--- Instructions for the task ---
Beginning with the line that holds "Confidentialitate" and ending with the last line of the entries, please output each line exactly, apart from any pictures.

--- Given data ---
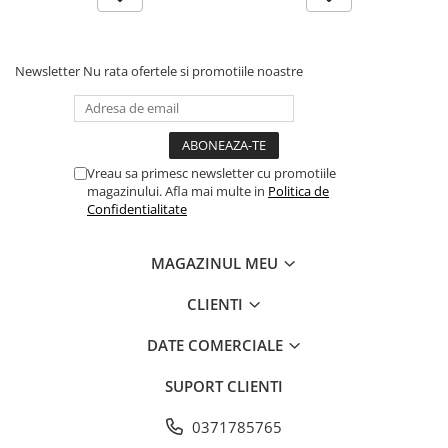
Newsletter
Nu rata ofertele si promotiile noastre
Vreau sa primesc newsletter cu promotiile
magazinului. Afla mai multe in
Politica de
Confidentialitate
MAGAZINUL MEU
CLIENTI
DATE COMERCIALE
SUPORT CLIENTI
0371785765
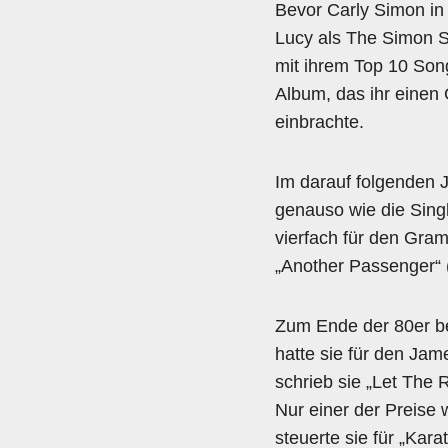
Bevor Carly Simon in 
Lucy als The Simon Si
mit ihrem Top 10 Son
Album, das ihr einen
einbrachte.
Im darauf folgenden J
genauso wie die Singl
vierfach für den Gra
„Another Passenger“ 
Zum Ende der 80er be
hatte sie für den Jam
schrieb sie „Let The 
Nur einer der Preise
steuerte sie für „Kara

--- Answer section ---
Confidentialitate
MAGAZINUL MEU
CLIENTI
DATE COMERCIALE
SUPORT CLIENTI
0371785765
Bevor Carly Simon in 
Lucy als The Simon Si
mit ihrem Top 10 Son
Album, das ihr einen
einbrachte.
Im darauf folgenden J
genauso wie die Singl
vierfach für den Gra
„Another Passenger“ 
Zum Ende der 80er be
hatte sie für den Jam
schrieb sie „Let The 
Nur einer der Preise
steuerte sie für „Kara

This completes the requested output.